TEXTAUSZUG.
Otto lebt seit Jahren in einer großen Wohnanlage für Senioren. Viele von ihnen führen ihr Leben noch selbstständig und aktiv, andere müssen  mit Einschränkungen zurechtkommen, wieder andere sind auf Hilfe angewiesen. Aber in allen drei Gruppen begegnen wir den gleichen Abstufungen von Lebenswillen und Lebensmut, von der wachen Anteilnahme über verschiedene Grade der seelischen und geistigen Einengung, dann Erstarrung, bis hin zum Verstummen und dem Blick ins Leere.
Das erst ist das wahre Altsein, vor dem wir uns mit Recht fürchten. Neben der Erkrankung ist das seelische Altwerden (das oft mit Vereinsamung und Depression einhergeht) die größte Bedrohung für die Lebensqualität des alternden Menschen.
Es kommt nicht über uns als unabänderliches Schicksal, aber es wird früher oder später zu uns kommen, wenn wir ihm keine innere Jugend entgegensetzen.
Auch für das Greisenalter hatten die Griechen eine Gottheit parat. Sie hieß einfach Geras ‘Alter’, und als Sohn von Nyx und Erebos ‘Nacht’ und ‘Dunkelheit’ kann sie kein Guter gewesen sein. Wir wollen dem finsteren Gesellen gleich die kalte Schulter zeigen.

Altwerden ist nichts für Feiglinge, hat Dieter Hildebrandt geschrieben, und ieberhabbds ist das Leben kein Fleischsalat, wie die Herren Heißmann und Rassau treffend bemerken.
Man muss als Achtzigjähriger keinen Stadtmarathon laufen und keine mollige Zufallsbegegnung zu sich in die Wohnung holen, sowas funktioniert nur im Kino bei Hallervordens. Dass die Alten den Jungen hinterhertorkeln, das kann es doch nicht sein, no way. Diese Art von Marathon gegen die Zeit kann ein Mensch nur verlieren, und unterwegs bleibt vielleicht noch seine Würde als ältere Person auf der Strecke liegen.

AUFGABEN.
[1] Zählen Sie alle Abstufungen von Lebenswillen und Lebensmut auf, die der Textauszug nennt.
[2] Beantworten Sie die folgenden Fragen anhand des Textauszugs.
(a) Wo lebt Otto seit Jahren?
(b) Wie hieß die griechische Gottheit für das Greisenalter?
(c) Wer hat geschrieben, Altwerden sei nichts für Feiglinge?
[3] Schreiben Sie aus dem Textauszug die Passage ab, die mit „Auch für das“ beginnt und bis einschließlich „kalte Schulter zeigen.“ reicht.

AUSGELESENE ANGABEN.
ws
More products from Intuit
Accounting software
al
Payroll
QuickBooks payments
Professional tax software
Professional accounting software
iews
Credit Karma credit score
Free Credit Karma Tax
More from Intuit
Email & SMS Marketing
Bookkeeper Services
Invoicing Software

IHRE ANTWORTEN.
[1]
- wache Anteilnahme
- verschiedene Grade der seelischen und geistigen Einengung
- Erstarrung
- Verstummen
- Blick ins Leere

[2]
(a) In einer großen Wohnanlage für Senioren.
(b) Geras.
(c) Dieter Hildebrandt.

[3]
Auch für das Greisenalter hatten die Griechen eine Gottheit parat. Sie hieß einfach Geras ‘Alter’, und als Sohn von Nyx und Erebos ‘Nacht’ und ‘Dunkelheit’ kann sie kein Guter gewesen sein. Wir wollen dem finsteren Gesellen gleich die kalte Schulter zeigen.